A comparative analysis did not reveal any differences in the effects of 30 μM ebselen or 7.5 mM NAC in human CD4+ T cells ex vivo or CD4+ TCCs in vitro in the markers of T cell integrity and function examined. Interestingly, 5 mM NAC supplementation did not reveal any significant antioxidant potential in CD4+ TCCs in vitro, unlike the potential demonstrated in the ex vivo polyclonal PBMC population and CD4+ T cells ex vivo. Human TCCs are maintained in culture throughout their lifespan over several months. This is not the case in cells ex vivo. It may be that the longer span of culture in vitro altered certain aspects of the biochemical/molecular status of the cells. The in vitro TCCs may have steadily accumulated biomolecule damage during their lifespan under conditions of 20% O2 that may have decreased the antioxidant or free radical scavenging potential of NAC at this specific concentration on long-term supplementation. Under these extensive culture conditions, antioxidant or free radical scavenging effects of NAC at 5 mM concentrations may be insufficient to reveal any significant antioxidant potential in TCCs in vitro.

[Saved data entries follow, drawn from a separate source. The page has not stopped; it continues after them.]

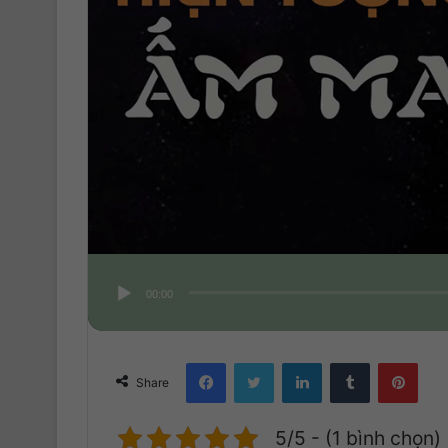
00:00
Facebook
Twitter
LinkedIn
Tumblr
Pinterest
Share
5/5 - (1 bình chọn)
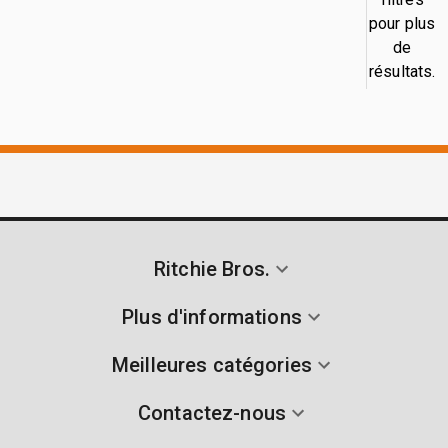
pour plus
de
résultats.
Ritchie Bros.
Plus d'informations
Meilleures catégories
Contactez-nous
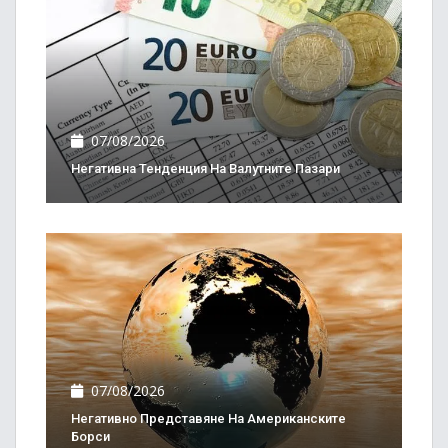
07/08/2026
Негативна Тенденция На Валутните Пазари
07/08/2026
Негативно Представяне На Американските
Борси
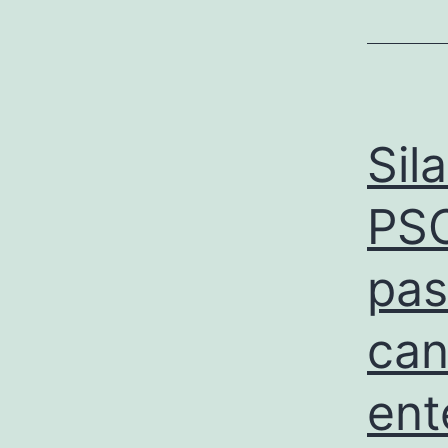
Sil
PSO
pas
can
ent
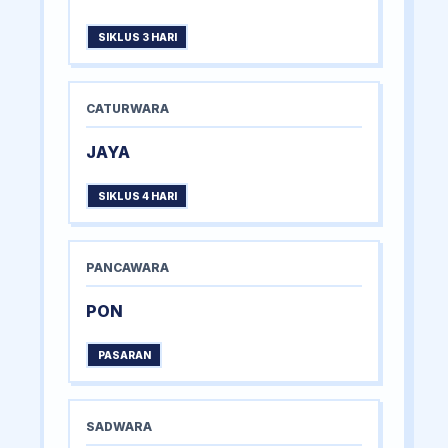
SIKLUS 3 HARI
CATURWARA
JAYA
SIKLUS 4 HARI
PANCAWARA
PON
PASARAN
SADWARA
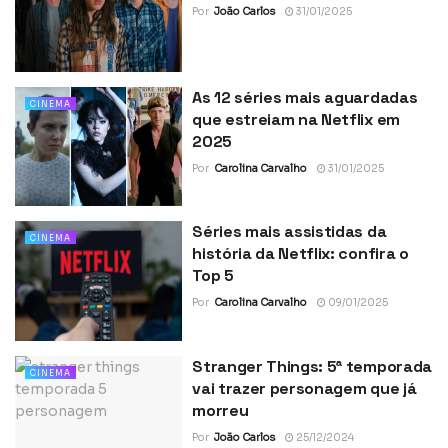
Por
João Carlos
31/01/2025
As 12 séries mais aguardadas
CINEMA
que estreiam na Netflix em
2025
Por
Carolina Carvalho
31/01/2025
Séries mais assistidas da
CINEMA
história da Netflix: confira o
Top 5
Por
Carolina Carvalho
09/01/2025
Stranger Things: 5ª temporada
CINEMA
vai trazer personagem que já
morreu
Por
João Carlos
25/12/2024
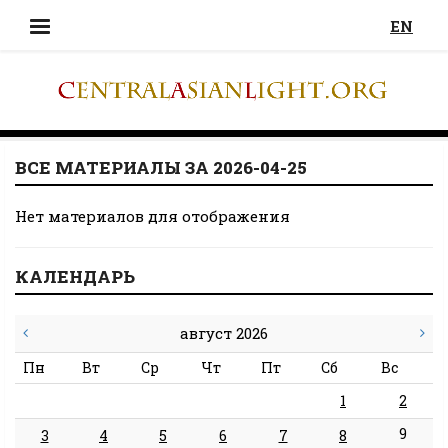
EN
ВСЕ МАТЕРИАЛЫ ЗА 2026-04-25
Нет материалов для отображения
КАЛЕНДАРЬ
август 2026
Пн
Вт
Ср
Чт
Пт
Сб
Вс
1
2
9
3
4
5
6
7
8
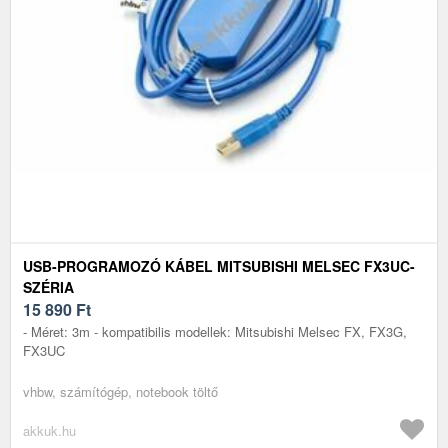
USB-PROGRAMOZÓ KÁBEL MITSUBISHI MELSEC FX3UC-
SZÉRIA
15 890
Ft
- Méret: 3m - kompatibilis modellek: Mitsubishi Melsec FX, FX3G,
FX3UC
vhbw, számítógép, notebook töltő
akkuk.hu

The impact of long term supplementation of ebselen or NAC has not yet been reported for other cell lines. The previous studies investigating the impact of ebselen in HepG2, HL-60  and glioblastoma cell lines  or the impact of NAC in HepG2 and HeLa  cell lines to name a few, revealed their potential impact only up to 24 hours after the antioxidant supplementation.

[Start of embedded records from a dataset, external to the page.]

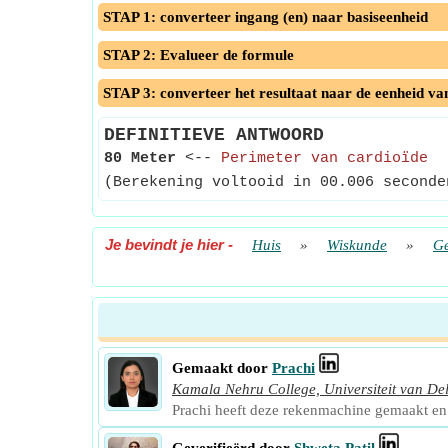
STAP 1: converteer ingang (en) naar basiseenheid
STAP 2: Evalueer de formule
STAP 3: converteer het resultaat naar de eenheid va
DEFINITIEVE ANTWOORD
80 Meter
<--
Perimeter van cardioïde
(Berekening voltooid in 00.006 seconde
Je bevindt je hier
-
Huis
»
Wiskunde
»
Ge
Gemaakt door
Prachi
Kamala Nehru College, Universiteit van Del
Prachi heeft deze rekenmachine gemaakt e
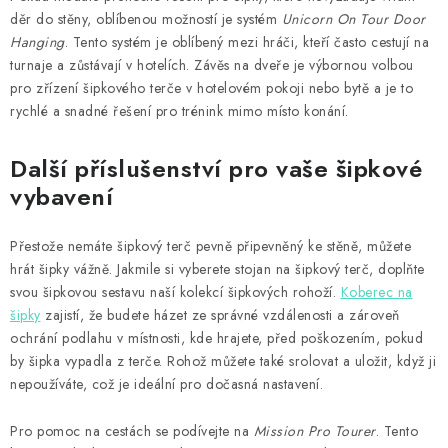
děr do stěny, oblíbenou možností je systém
Unicorn On Tour Door
Hanging
. Tento systém je oblíbený mezi hráči, kteří často cestují na
turnaje a zůstávají v hotelích. Závěs na dveře je výbornou volbou
pro zřízení šipkového terče v hotelovém pokoji nebo bytě a je to
rychlé a snadné řešení pro trénink mimo místo konání.
Další příslušenství pro vaše šipkové
vybavení
Přestože nemáte šipkový terč pevně připevněný ke stěně, můžete
hrát šipky vážně. Jakmile si vyberete stojan na šipkový terč, doplňte
svou šipkovou sestavu naší kolekcí šipkových rohoží.
Koberec na
šipky
zajistí, že budete házet ze správné vzdálenosti a zároveň
ochrání podlahu v místnosti, kde hrajete, před poškozením, pokud
by šipka vypadla z terče. Rohož můžete také srolovat a uložit, když ji
nepoužíváte, což je ideální pro dočasná nastavení.
Pro pomoc na cestách se podívejte na
Mission Pro Tourer
. Tento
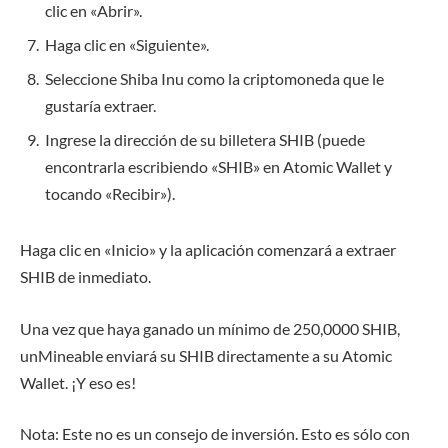
clic en «Abrir».
Haga clic en «Siguiente».
Seleccione Shiba Inu como la criptomoneda que le
gustaría extraer.
Ingrese la dirección de su billetera SHIB (puede
encontrarla escribiendo «SHIB» en Atomic Wallet y
tocando «Recibir»).
Haga clic en «Inicio» y la aplicación comenzará a extraer
SHIB de inmediato.
Una vez que haya ganado un mínimo de 250,0000 SHIB,
unMineable enviará su SHIB directamente a su Atomic
Wallet. ¡Y eso es!
Nota: Este no es un consejo de inversión. Esto es sólo con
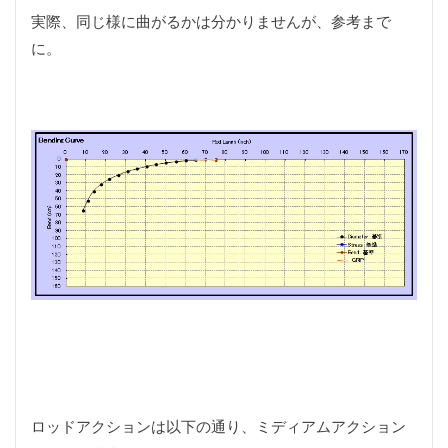
ミラー型ドライブレコーダー
メスティン
実際、同じ様に曲がるかは分かりませんが、参考まで
メスティンBOOK
メスティンレシピ
に。
メスティン料理
メスティン自動レシピ
メタリック
メダリスト
メバル
モチモチ
モノマスター
モバイル6
モンキー
ヤマトイワナ
ラインカッター
ラインクリッパー
ラインシステム
ラクダの肉
ラッピング
ラフプレーン
ランディングネット
ラージメスティン
リアカメラ
リアゲート
リアゲートオープナー
リアシート
リアドア
リアドア開閉
リクライニング
リトルワールド
リバースイーパー
リペア
リーダー
リール
リールシート
ルアー
ルアーフィッシング
レイズドピラー
レインコート
レザークラフト
レシピ
レストラン
ロッドアクションは以下の通り、ミディアムアクション
レンズフード
ログハウス
ロゴ
ロゴス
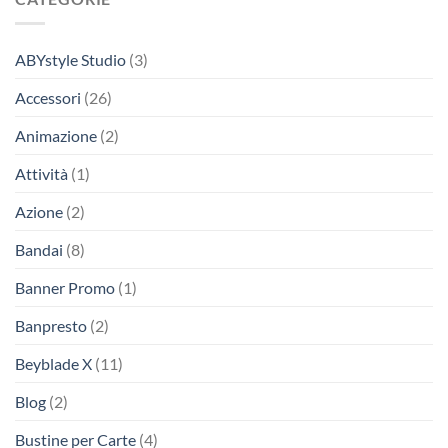
ABYstyle Studio
(3)
Accessori
(26)
Animazione
(2)
Attività
(1)
Azione
(2)
Bandai
(8)
Banner Promo
(1)
Banpresto
(2)
Beyblade X
(11)
Blog
(2)
Bustine per Carte
(4)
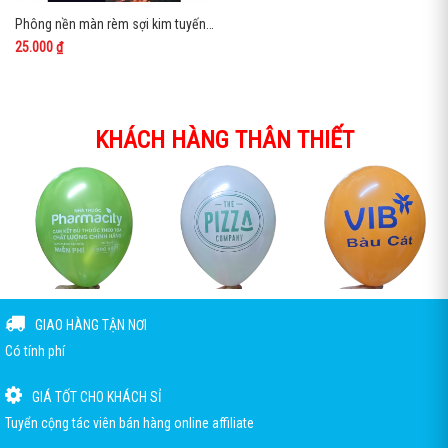
Phông nền màn rèm sợi kim tuyến 1m
25.000 ₫
KHÁCH HÀNG THÂN THIẾT
GIAO HÀNG TẬN NƠI
Có tính phí
GIÁ TỐT CHO KHÁCH SỈ
Tuyển cộng tác viên bán hàng online affiliate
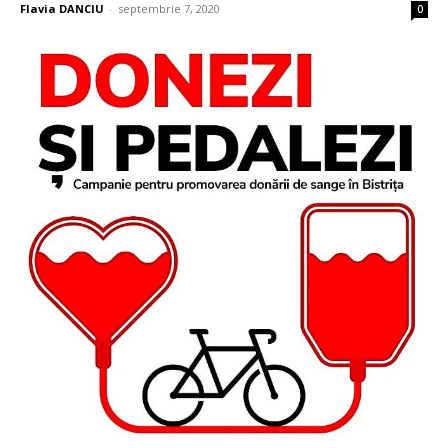
Flavia DANCIU
-
septembrie 7, 2020
0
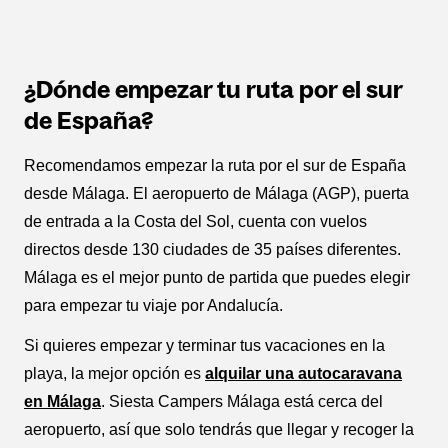
¿Dónde empezar tu ruta por el sur
de España?
Recomendamos empezar la ruta por el sur de España
desde Málaga. El aeropuerto de Málaga (AGP), puerta
de entrada a la Costa del Sol, cuenta con vuelos
directos desde 130 ciudades de 35 países diferentes.
Málaga es el mejor punto de partida que puedes elegir
para empezar tu viaje por Andalucía.
Si quieres empezar y terminar tus vacaciones en la
playa, la mejor opción es
alquilar una autocaravana
en Málaga
. Siesta Campers Málaga está cerca del
aeropuerto, así que solo tendrás que llegar y recoger la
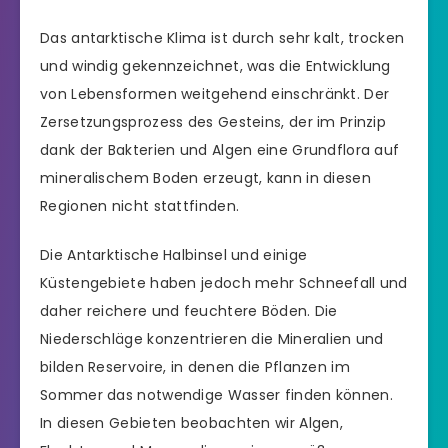
Das antarktische Klima ist durch sehr kalt, trocken
und windig gekennzeichnet, was die Entwicklung
von Lebensformen weitgehend einschränkt. Der
Zersetzungsprozess des Gesteins, der im Prinzip
dank der Bakterien und Algen eine Grundflora auf
mineralischem Boden erzeugt, kann in diesen
Regionen nicht stattfinden.
Die Antarktische Halbinsel und einige
Küstengebiete haben jedoch mehr Schneefall und
daher reichere und feuchtere Böden. Die
Niederschläge konzentrieren die Mineralien und
bilden Reservoire, in denen die Pflanzen im
Sommer das notwendige Wasser finden können.
In diesen Gebieten beobachten wir Algen,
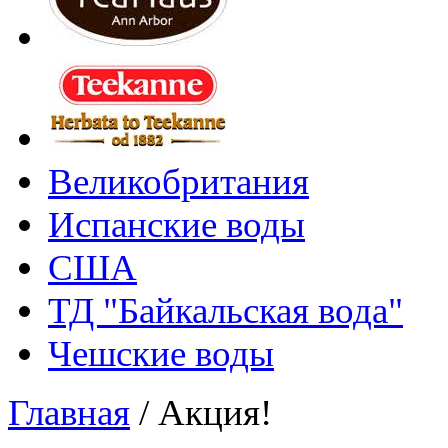
Великобритания
Испанские воды
США
ТД "Байкальская вода"
Чешские воды
Главная
/
Акция!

Furthermore, in this investigation we found that higher concentrations of ebselen (60-100 μM) or NAC (10 mM) resulted in complete inhibition of the growth of TCCs. It may be that higher concentrations of ebselen or NAC scavenged intracellular oxygen free radicals to such an extent that those necessary for the proliferative pathways were severely/completely limited. Other studies have demonstrated a significant increase in intracellular GSH depletion with an increase in ebselen concentration in HepG2 cells . Ebselen has the ability to bind with GSH to form ebselen selenyl sulphide which reacts with excess of GSH to form a ebselen selenol intermediate that in turn reacts with peroxides . The ebselen selenol intermediate can further react with ebselen selenyl sulphide to form ebselen diselenide. This in turn can further react with peroxides resulting in intracellular GSH depletion that leads to induction of apoptosis  or cells succumbing to stress . This mechanism may also contribute to the complete inhibition of growth of TCCs on supplementation with higher concentrations of ebselen.

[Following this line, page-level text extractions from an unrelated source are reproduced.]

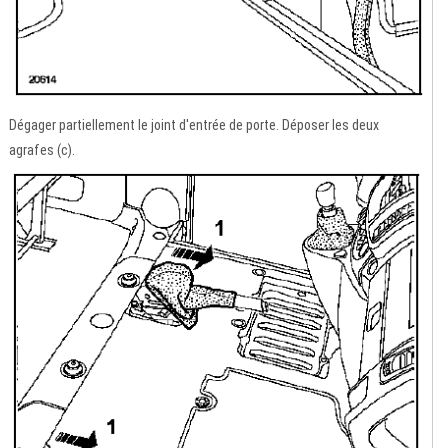
Dégager partiellement le joint d'entrée de porte. Déposer les deux
agrafes (c).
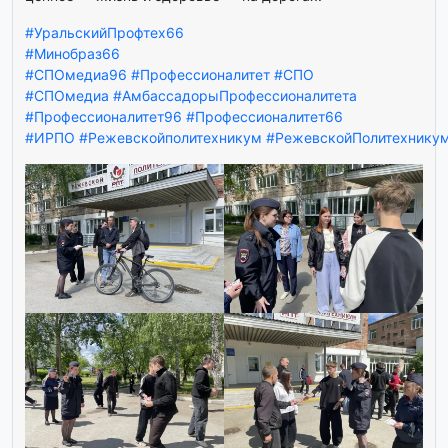
#УральскийПрофтех66
#Минобраз66
#СПОмедиа96
#Профессионалитет
#СПО
#СПОмедиа
#АмбассадорыПрофессионалитета
#Профессионалитет96
#Профессионалитет66
#ИРПО
#Режевскойполитехникум
#РежевскойПолитехнику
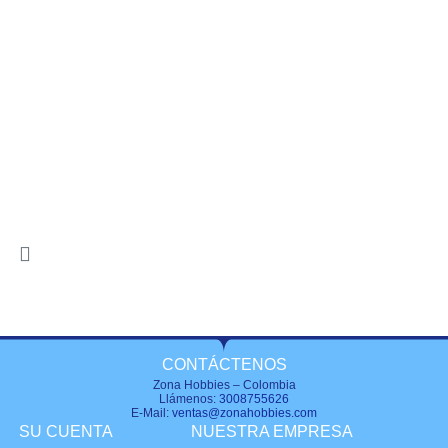
CONTÁCTENOS
Zona Hobbies – Colombia
Llámenos:
3008755626
E-Mail:
ventas@zonahobbies.com
SU CUENTA
NUESTRA EMPRESA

The dose- and time-dependent differences on the impact of radical scavenging capacity or pro-oxidant effect of antioxidants has been previously demonstrated . Although ROS are generally thought of as harmful molecules, they play an important role in T cell signalling events such as protein tyrosine phosphorylation and activation of JNK . One of the prominent families of protein kinases, the MAP kinases, includes ERK, JNK (SAPK) and P38 kinase involved in proliferation, differentiation and apoptosis in cells. The impact of ebselen or NAC on these pathways in CD4+ TCCs of different age group maintained at 20% O2 tension is currently under investigation.